Rita também muito além do rock, como, em 1980, João Gilberto tratou de provar, chamando-a para cantar Lamartine Babo (Joujou Balangandãs) num especial para a Globo. Nessa época, ao lado do marido e parceiro Roberto de Carvalho, ela já tinha se reinventado, ou melhor, inventado seu “rockcarnaval”, com a série de marchinhas-disco que sacudiram pistas a redor do mundo. Lança-Perfume, Chega Mais, Mania de Você, Baila Comigo… Essa vertente para animar qualquer salão foi reativada até na breve parceria com Ed Motta, em pelo menos dois clássicos, Fora da Lei e Colombina.
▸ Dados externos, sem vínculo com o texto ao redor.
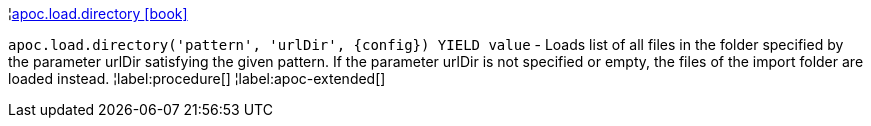 ¦xref::overview/apoc.load/apoc.load.directory.adoc[apoc.load.directory icon:book[]] +

`apoc.load.directory('pattern', 'urlDir', \{config}) YIELD value` - Loads list of all files in the folder specified by the parameter urlDir satisfying the given pattern. If the parameter urlDir is not specified or empty, the files of the import folder are loaded instead.
¦label:procedure[]
¦label:apoc-extended[]

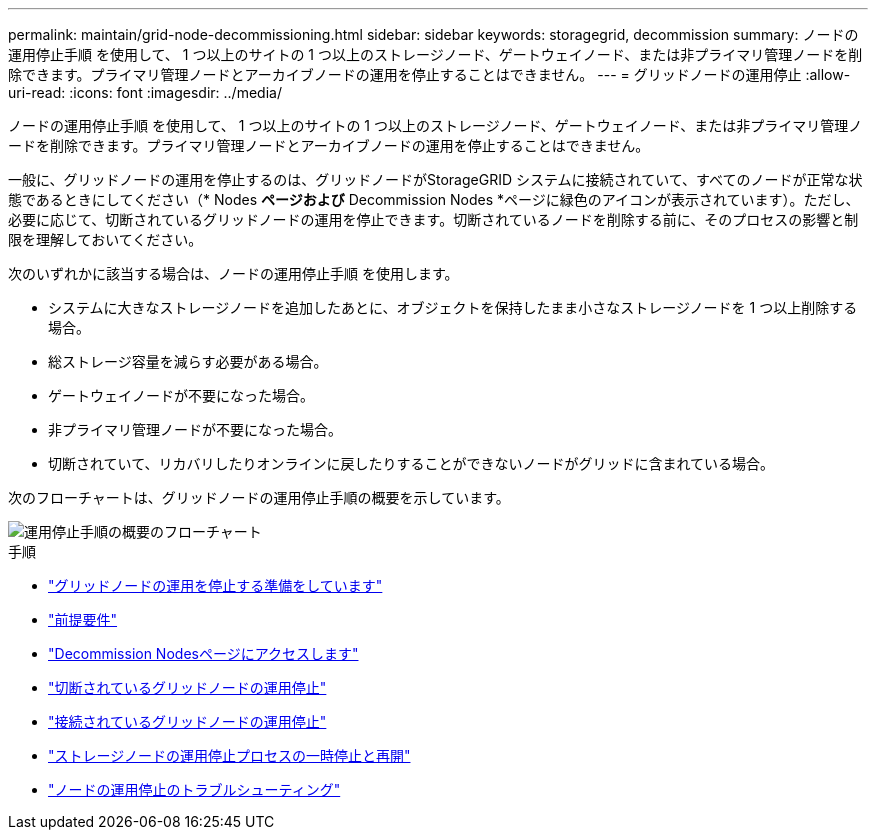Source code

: ---
permalink: maintain/grid-node-decommissioning.html 
sidebar: sidebar 
keywords: storagegrid, decommission 
summary: ノードの運用停止手順 を使用して、 1 つ以上のサイトの 1 つ以上のストレージノード、ゲートウェイノード、または非プライマリ管理ノードを削除できます。プライマリ管理ノードとアーカイブノードの運用を停止することはできません。 
---
= グリッドノードの運用停止
:allow-uri-read: 
:icons: font
:imagesdir: ../media/


[role="lead"]
ノードの運用停止手順 を使用して、 1 つ以上のサイトの 1 つ以上のストレージノード、ゲートウェイノード、または非プライマリ管理ノードを削除できます。プライマリ管理ノードとアーカイブノードの運用を停止することはできません。

一般に、グリッドノードの運用を停止するのは、グリッドノードがStorageGRID システムに接続されていて、すべてのノードが正常な状態であるときにしてください（* Nodes *ページおよび* Decommission Nodes *ページに緑色のアイコンが表示されています）。ただし、必要に応じて、切断されているグリッドノードの運用を停止できます。切断されているノードを削除する前に、そのプロセスの影響と制限を理解しておいてください。

次のいずれかに該当する場合は、ノードの運用停止手順 を使用します。

* システムに大きなストレージノードを追加したあとに、オブジェクトを保持したまま小さなストレージノードを 1 つ以上削除する場合。
* 総ストレージ容量を減らす必要がある場合。
* ゲートウェイノードが不要になった場合。
* 非プライマリ管理ノードが不要になった場合。
* 切断されていて、リカバリしたりオンラインに戻したりすることができないノードがグリッドに含まれている場合。


次のフローチャートは、グリッドノードの運用停止手順の概要を示しています。

image::../media/overview_decommission_nodes.png[運用停止手順の概要のフローチャート]

.手順
* link:preparing-to-decommission-grid-nodes.html["グリッドノードの運用を停止する準備をしています"]
* link:gathering-required-materials-node-decom.html["前提要件"]
* link:accessing-decommission-nodes-page.html["Decommission Nodesページにアクセスします"]
* link:decommissioning-disconnected-grid-nodes.html["切断されているグリッドノードの運用停止"]
* link:decommissioning-connected-grid-nodes.html["接続されているグリッドノードの運用停止"]
* link:pausing-and-resuming-decommission-process-for-storage-nodes.html["ストレージノードの運用停止プロセスの一時停止と再開"]
* link:troubleshooting-node-decommissioning.html["ノードの運用停止のトラブルシューティング"]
No início dos 70, ejetada dos Mutantes por, entre outras razões, o machismo e o então fervor progressivo dos irmãos Arnaldo e Sérgio Dias Baptista, a irreverente e sempre musical sem fronteiras Rita foi muito além. Roqueira mesmo, até com cara de bandida em suas primeiras tentativas solo. Incluindo as Cilibrinas do Éden (dupla com Lúcia Turnbull que fez, em 1973, um álbum até hoje inédito) e o grupo Tutti Frutti (com quatro discos hoje clássicos, lançados entre 1974 e 1978). Em fins de 1977, já com Roberto de Carvalho, também comemorou os dez anos do encontro com Gilberto Gil na Tropicália com a turnê Refestança, em show que percorreu oito capitais brasileiras e virou um disco ao vivo. São dessa época as fotos que fiz e divido aqui. A irreverente-iconoclasta Santa Rita de Sampa que partiu na noite de ontem fica como a melhor tradução de um Brasil no qual cabem pitadas de tudo, do bolero à disco music, da bossa ao rock, do caipira ao techno.